[Saved data entries]
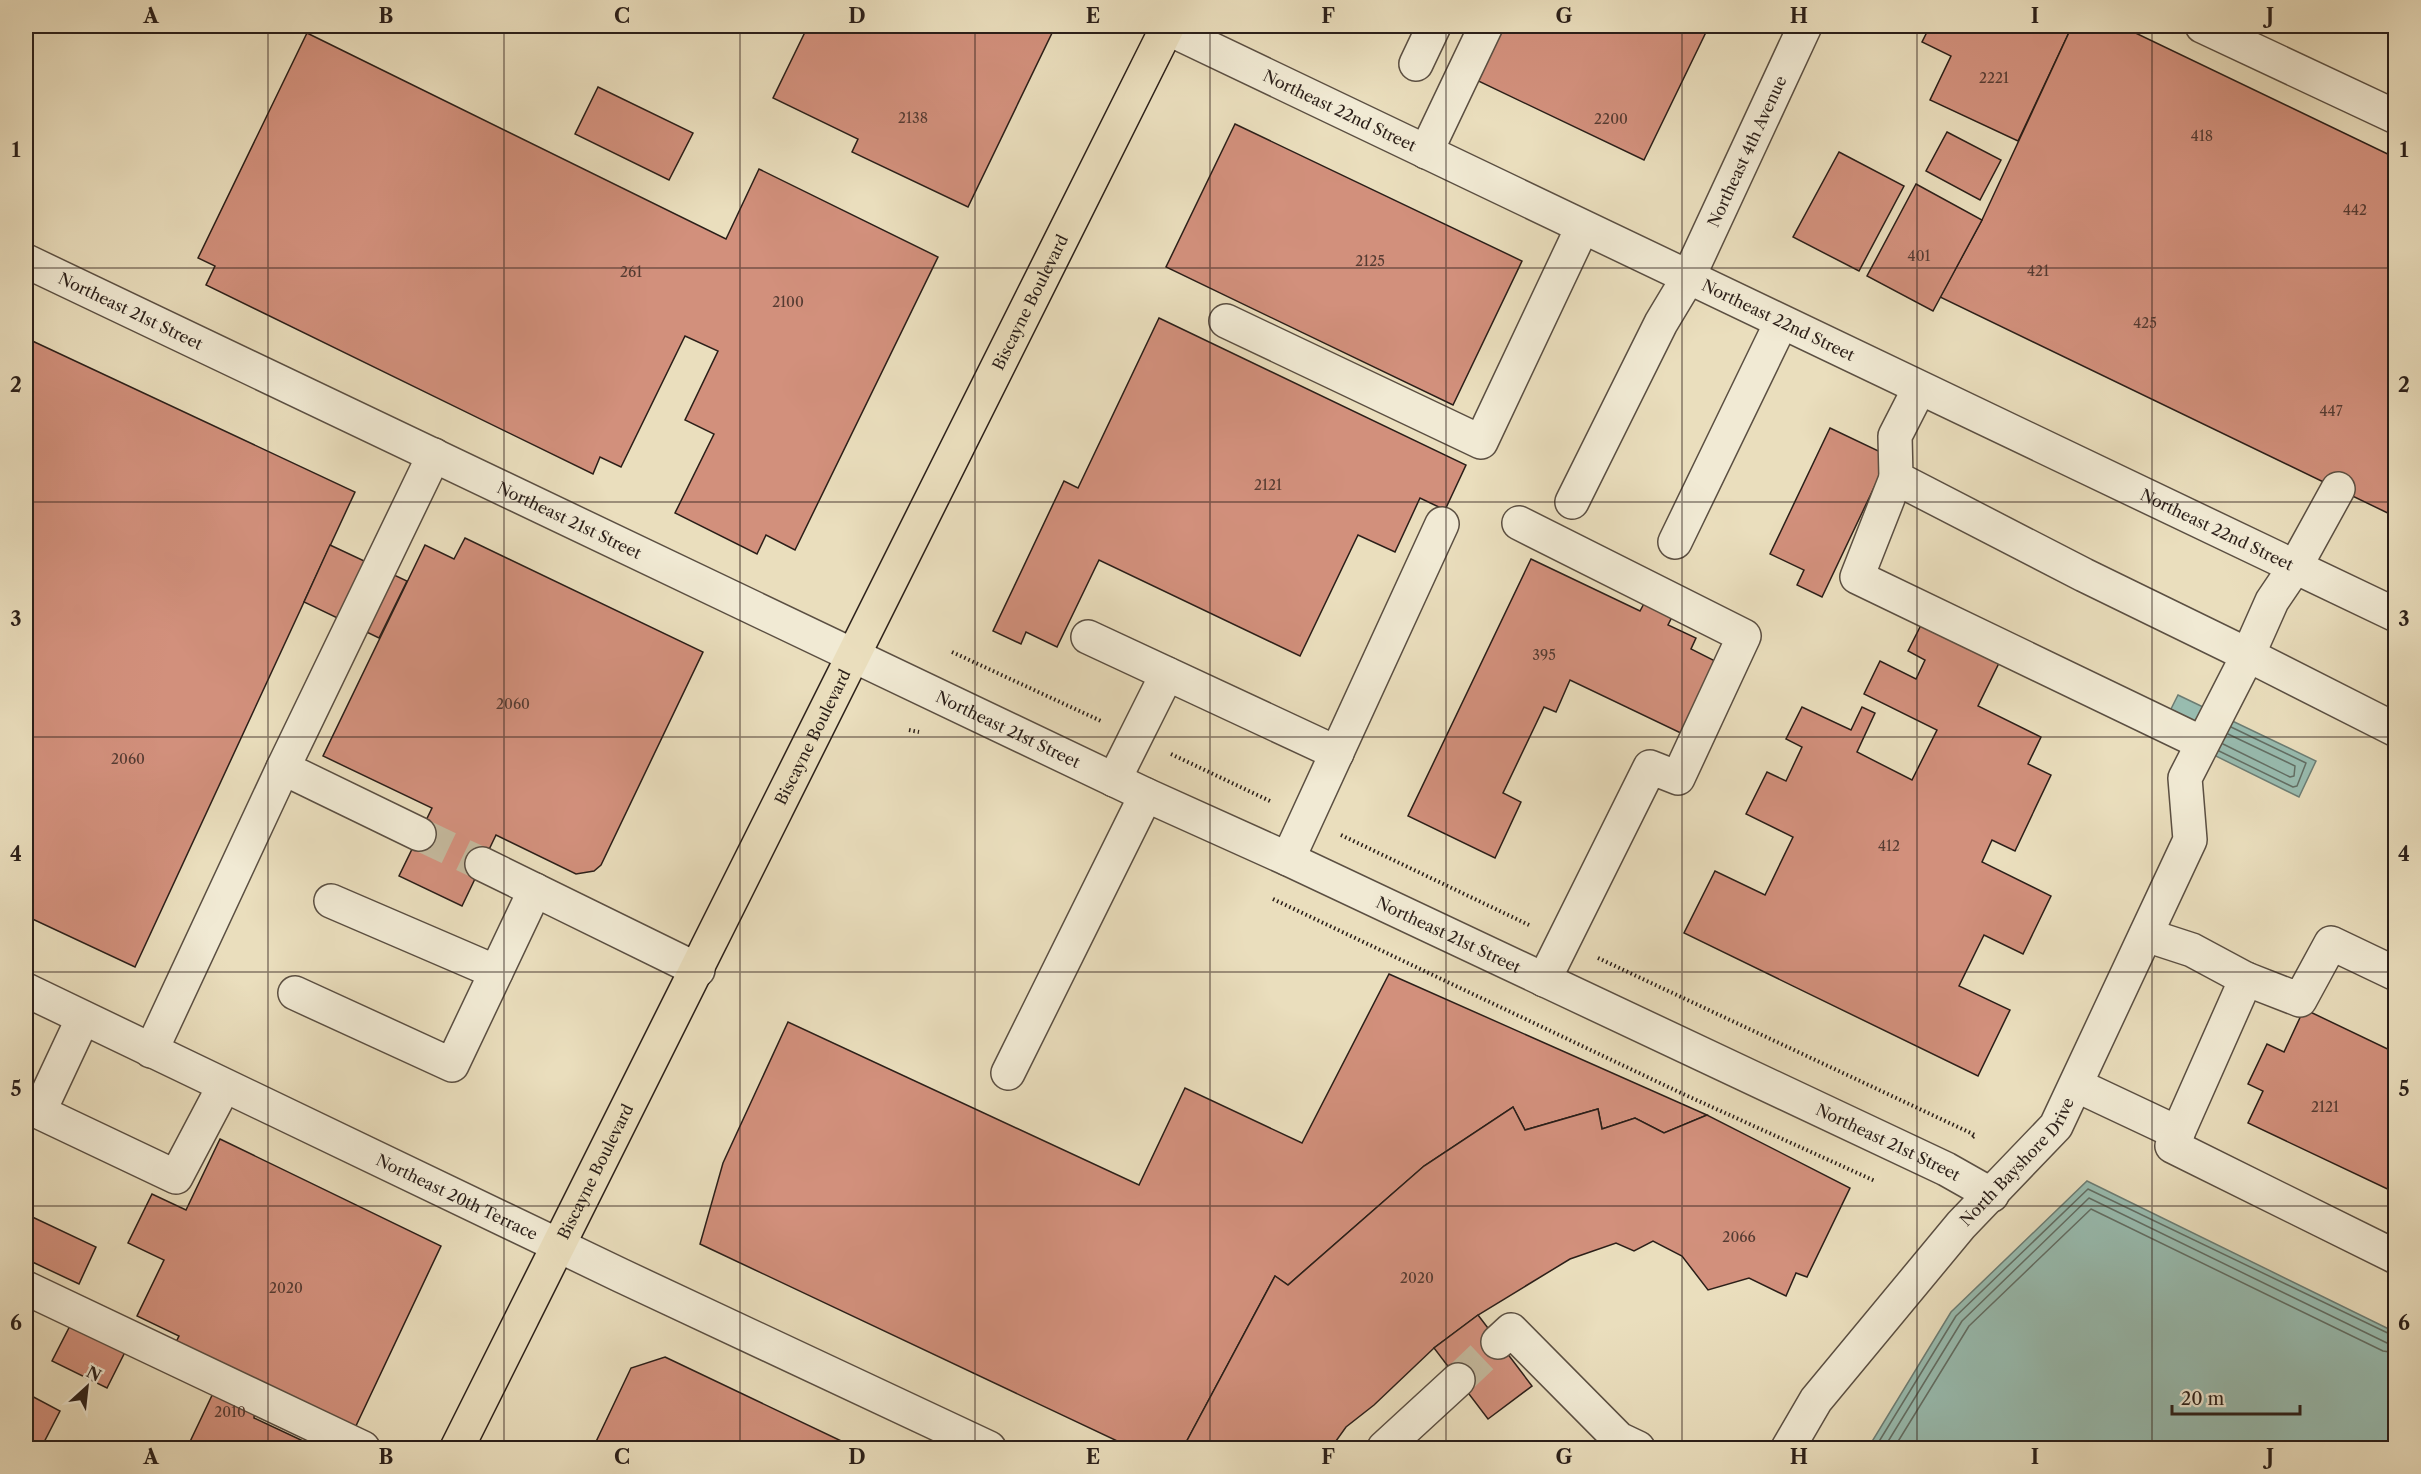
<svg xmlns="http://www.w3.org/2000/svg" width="2421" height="1474" font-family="'Libre Caslon Text',serif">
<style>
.water{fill:#98bcb0;stroke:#6c7d74;stroke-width:1.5}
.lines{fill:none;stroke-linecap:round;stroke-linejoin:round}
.shore{stroke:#626e64;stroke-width:1.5}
.building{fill:#d2907c;stroke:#2b1f19;stroke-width:1.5}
.minor-tunnel{stroke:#c4b89c;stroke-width:33;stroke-dasharray:33 16;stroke-linecap:butt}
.minor-casing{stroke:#5b4f42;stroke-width:36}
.major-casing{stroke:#2b1f19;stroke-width:36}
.path{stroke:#2b1f19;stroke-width:4;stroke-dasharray:1.5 3;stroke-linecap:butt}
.minor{stroke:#f1ead4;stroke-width:33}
.major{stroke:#eadebd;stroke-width:33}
.grid{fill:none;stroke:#2b1f19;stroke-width:1.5;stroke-opacity:0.55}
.labels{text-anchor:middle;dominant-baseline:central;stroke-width:4.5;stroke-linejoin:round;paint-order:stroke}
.number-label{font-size:14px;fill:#553b32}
.street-label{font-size:16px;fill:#2b1f19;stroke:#f1ead4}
.neatline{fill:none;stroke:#2b1f19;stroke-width:2}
.grid-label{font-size:20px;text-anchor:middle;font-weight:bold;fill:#2b1f19}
</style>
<rect width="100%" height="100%" fill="#eadebd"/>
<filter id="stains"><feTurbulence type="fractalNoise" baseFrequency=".00333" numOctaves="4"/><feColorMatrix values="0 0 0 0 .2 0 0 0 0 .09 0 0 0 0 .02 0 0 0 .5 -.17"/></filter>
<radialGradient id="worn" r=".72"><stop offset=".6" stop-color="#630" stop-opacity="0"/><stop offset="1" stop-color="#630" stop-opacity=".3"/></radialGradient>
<g class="water">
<path d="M2178,695L2316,761L2299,797L2161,729Z"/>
<path d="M2087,1181L2395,1332V1448H1868L1951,1312Z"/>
</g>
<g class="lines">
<g class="shore">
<path d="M2223,744L2290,777L2294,776L2295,766L2228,734"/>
<path d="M2219,751L2293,787L2297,786L2306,763L2231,727"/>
<path d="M1875,1448L1956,1316L2088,1189L2396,1337"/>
<path d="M1884,1448L1962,1321L2089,1198L2387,1343L2396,1344"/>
<path d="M1894,1448L1969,1326L2091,1209L2383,1351L2396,1353"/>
</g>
</g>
<g class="building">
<path d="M808,26H1037L1052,33L968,207L852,152L858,139L773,98Z"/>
<path d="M1497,26H1709L1644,160L1472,78Z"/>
<path d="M1930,26H2072L2018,141L1930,100L1951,56L1922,42Z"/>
<path d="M2072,26H2121L2396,158V517L1940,297L1982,220Z"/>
<path d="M307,33L726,239L759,169L938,257L795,550L766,535L757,554L675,513L714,434L685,420L718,351L685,336L621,467L600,457L593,474L206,285L215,266L198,258Z"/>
<path d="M598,87L693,133L669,180L575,134Z"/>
<path d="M1235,124L1522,261L1453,405L1166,267Z"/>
<path d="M1947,132L2001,160L1980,200L1926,171Z"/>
<path d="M1839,152L1904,186L1859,271L1793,237Z"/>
<path d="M1916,184L1982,220L1933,311L1867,276Z"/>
<path d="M1159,318L1466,465L1445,510L1420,498L1395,552L1358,535L1300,656L1099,560L1057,647L1026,632L1021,644L993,631L1064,481L1078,488Z"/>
<path d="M26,338L355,492L135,967L26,916Z"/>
<path d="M1830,428L1889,456L1822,597L1797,585L1804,570L1770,554Z"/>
<path d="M465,538L703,652L601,865L594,871L576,874L496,835L462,906L399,876L432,808L323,756L425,545L454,559Z"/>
<path d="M330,545L407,581L379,638L304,602Z"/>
<path d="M1531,559L1640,611L1647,598L1675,611L1668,625L1696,638L1691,649L1721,664L1687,736L1570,680L1556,712L1544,707L1503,793L1521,802L1495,858L1408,816Z"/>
<path d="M1921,625L1999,663L1978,706L2041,737L2028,764L2051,775L2015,851L1992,840L1982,862L2051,896L2023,954L1984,935L1959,986L2010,1010L1978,1076L1684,933L1715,871L1765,895L1793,837L1746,814L1767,772L1786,781L1802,747L1786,739L1802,707L1851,730L1862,707L1875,713L1857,752L1912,780L1937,730L1864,694L1880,661L1916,679L1925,660L1908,651Z"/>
<path d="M1389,974L1707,1115L1664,1133L1635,1118L1602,1129L1598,1109L1525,1130L1513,1107L1424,1166L1288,1285L1275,1276L1183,1448H1132L700,1244L723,1163L788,1022L1139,1185L1185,1088L1302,1143Z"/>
<path d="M2304,1009L2396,1053V1193L2248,1123L2263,1091L2248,1084L2267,1044L2284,1052Z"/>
<path d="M1513,1107L1525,1130L1598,1109L1602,1129L1635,1118L1664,1133L1707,1115L1850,1188L1807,1277L1796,1273L1786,1296L1749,1278L1708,1290L1682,1256L1653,1241L1634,1251L1616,1243L1570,1259L1478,1315L1434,1348L1374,1405L1346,1427L1331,1448H1183L1275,1276L1288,1285L1424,1166Z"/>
<path d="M220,1139L441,1246L354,1430L175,1344L179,1336L137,1316L164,1260L128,1243L152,1194L186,1210Z"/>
<path d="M26,1214L96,1247L79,1284L26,1259Z"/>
<path d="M1478,1315L1532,1386L1488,1419L1434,1348Z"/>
<path d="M74,1318L128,1346L107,1388L52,1361Z"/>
<path d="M665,1357L856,1448H593L631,1368Z"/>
<path d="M216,1387L255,1405L254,1418L318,1448H187Z"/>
<path d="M26,1393L60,1411L41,1448H26Z"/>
</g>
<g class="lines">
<g class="minor-tunnel">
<path d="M419,834L482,864"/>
<path d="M1458,1380L1498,1342"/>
</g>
<defs>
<g id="minor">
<path id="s1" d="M1163,26L2396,615"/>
<path d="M2202,26L2396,117"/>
<path d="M1416,64L1434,26"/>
<path d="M1426,152L1486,26"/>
<path id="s2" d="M26,261L1146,795L1288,859L1946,1169L1992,1195"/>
<path d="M1226,321L1481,442L1582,228"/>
<path d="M1919,389L1895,436L1896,478L2084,575L2248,655L2272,601L2295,567L2338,489"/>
<path d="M1896,478L1857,577L2202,743"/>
<path id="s3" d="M1572,502L1661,323L1688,278L1805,26"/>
<path d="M1519,523L1744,636L1678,778L1650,767L1544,980"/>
<path d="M1675,542L1781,323"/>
<path d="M1088,637L1337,753"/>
<path d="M283,768L419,834"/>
<path d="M1114,780L1167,674"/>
<path d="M1288,859L1442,524"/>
<path d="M482,864L698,970"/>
<path d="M331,901L496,972"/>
<path d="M2146,935L2192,950L2246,979L2300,1000L2331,943L2396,974"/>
<path d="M2246,979L2172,1146L2396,1257"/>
<path id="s4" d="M26,990L620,1275L989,1448"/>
<path d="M295,993L452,1065L535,890"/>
<path d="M83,1018L39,1112L176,1177L224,1086"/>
<path d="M151,1051L283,768L434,455"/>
<path d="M1008,1073L1146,795"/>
<path d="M2076,1085L2178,1133"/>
<path d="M26,1288L363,1448"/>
<path d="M1498,1342L1511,1330L1619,1439L1638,1448"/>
<path d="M1384,1448L1458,1380"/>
<path id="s5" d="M1788,1448L1816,1400L1961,1225L2056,1126L2190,840L2185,778L2248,655L2396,730"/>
</g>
<g id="major">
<path id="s6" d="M457,1448L1168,26"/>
</g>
</defs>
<use href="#minor" class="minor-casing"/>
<use href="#major" class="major-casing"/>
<g class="path">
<path d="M952,652L1101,721"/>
<path d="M909,730L919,732"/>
<path d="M1171,754L1272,802"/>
<path d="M1341,835L1529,925"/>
<path d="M1273,899L1681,1093L1875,1181"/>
<path d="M1598,958L1975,1135L1971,1139"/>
</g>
<use href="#minor" class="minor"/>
<use href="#major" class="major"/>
</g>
<path class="grid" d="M268,26V1448M504,26V1448M740,26V1448M975,26V1448M1210,26V1448M1446,26V1448M1682,26V1448M1917,26V1448M2152,26V1448M26,268H2396M26,502H2396M26,737H2396M26,972H2396M26,1206H2396"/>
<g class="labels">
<g class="number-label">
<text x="1994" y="78">2221</text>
<text x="913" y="118">2138</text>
<text x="1611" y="119">2200</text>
<text x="2202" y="136">418</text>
<text x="2355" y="210">442</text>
<text x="1919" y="256">401</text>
<text x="1370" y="261">2125</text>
<text x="2038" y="271">421</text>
<text x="631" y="272">261</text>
<text x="788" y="302">2100</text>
<text x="2145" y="323">425</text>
<text x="2331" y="411">447</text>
<text x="1268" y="485">2121</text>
<text x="1544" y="655">395</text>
<text x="513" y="704">2060</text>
<text x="128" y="759">2060</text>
<text x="1889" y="846">412</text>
<text x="2325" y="1107">2121</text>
<text x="1739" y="1237">2066</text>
<text x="1417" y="1278">2020</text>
<text x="286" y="1288">2020</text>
<text x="230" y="1412">2010</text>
</g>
<g class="street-label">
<text stroke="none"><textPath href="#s1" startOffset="196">Northeast 22nd Street</textPath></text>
<text stroke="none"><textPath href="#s3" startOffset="392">Northeast 4th Avenue</textPath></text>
<text stroke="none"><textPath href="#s6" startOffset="1281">Biscayne Boulevard</textPath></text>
<text stroke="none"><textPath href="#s2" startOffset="116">Northeast 21st Street</textPath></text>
<text stroke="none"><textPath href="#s1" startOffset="682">Northeast 22nd Street</textPath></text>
<text stroke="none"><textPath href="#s2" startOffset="602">Northeast 21st Street</textPath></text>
<text stroke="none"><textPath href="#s1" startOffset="1168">Northeast 22nd Street</textPath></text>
<text stroke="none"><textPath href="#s2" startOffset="1088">Northeast 21st Street</textPath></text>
<text stroke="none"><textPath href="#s6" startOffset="795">Biscayne Boulevard</textPath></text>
<text stroke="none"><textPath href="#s2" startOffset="1574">Northeast 21st Street</textPath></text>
<text stroke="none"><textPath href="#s2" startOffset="2060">Northeast 21st Street</textPath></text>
<text stroke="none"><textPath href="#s5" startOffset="368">North Bayshore Drive</textPath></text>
<text stroke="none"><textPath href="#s6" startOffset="309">Biscayne Boulevard</textPath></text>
<text stroke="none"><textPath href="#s4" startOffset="478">Northeast 20th Terrace</textPath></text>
</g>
</g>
<rect width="2421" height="1474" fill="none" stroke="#eadebd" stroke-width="66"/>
<g transform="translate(87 1387) rotate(27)" stroke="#f1ead4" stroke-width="4.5" paint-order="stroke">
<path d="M0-4.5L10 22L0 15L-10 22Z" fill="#2b1f19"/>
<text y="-9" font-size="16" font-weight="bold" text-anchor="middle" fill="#2b1f19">N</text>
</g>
<path d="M2172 1405v9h128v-9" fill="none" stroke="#2b1f19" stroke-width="3"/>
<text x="2181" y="1405" font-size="18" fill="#2b1f19" stroke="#f1ead4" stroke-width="4.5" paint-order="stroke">20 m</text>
<rect x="33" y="33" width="2355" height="1408" class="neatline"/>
<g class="grid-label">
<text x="151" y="23">A</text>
<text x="386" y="23">B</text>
<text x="622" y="23">C</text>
<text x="857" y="23">D</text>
<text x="1093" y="23">E</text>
<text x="1328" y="23">F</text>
<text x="1564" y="23">G</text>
<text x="1799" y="23">H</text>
<text x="2035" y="23">I</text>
<text x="2270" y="23">J</text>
<text x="16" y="157">1</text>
<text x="2404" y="157">1</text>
<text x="16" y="392">2</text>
<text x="2404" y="392">2</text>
<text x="16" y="626">3</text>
<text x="2404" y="626">3</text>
<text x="16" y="861">4</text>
<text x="2404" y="861">4</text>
<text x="16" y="1096">5</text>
<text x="2404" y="1096">5</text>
<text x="16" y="1330">6</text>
<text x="2404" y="1330">6</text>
<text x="151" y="1464">A</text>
<text x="386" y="1464">B</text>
<text x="622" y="1464">C</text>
<text x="857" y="1464">D</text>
<text x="1093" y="1464">E</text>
<text x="1328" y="1464">F</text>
<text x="1564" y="1464">G</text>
<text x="1799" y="1464">H</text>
<text x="2035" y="1464">I</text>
<text x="2270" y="1464">J</text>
</g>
<rect width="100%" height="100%" filter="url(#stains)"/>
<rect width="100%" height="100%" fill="url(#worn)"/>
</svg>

● **EXERCISE**
Copy each line from the records above that includes the string "worn".

● **RESPONSE BOX**
<radialGradient id="worn" r=".72"><stop offset=".6" stop-color="#630" stop-opacity="0"/><stop offset="1" stop-color="#630" stop-opacity=".3"/></radialGradient>
<rect width="100%" height="100%" fill="url(#worn)"/>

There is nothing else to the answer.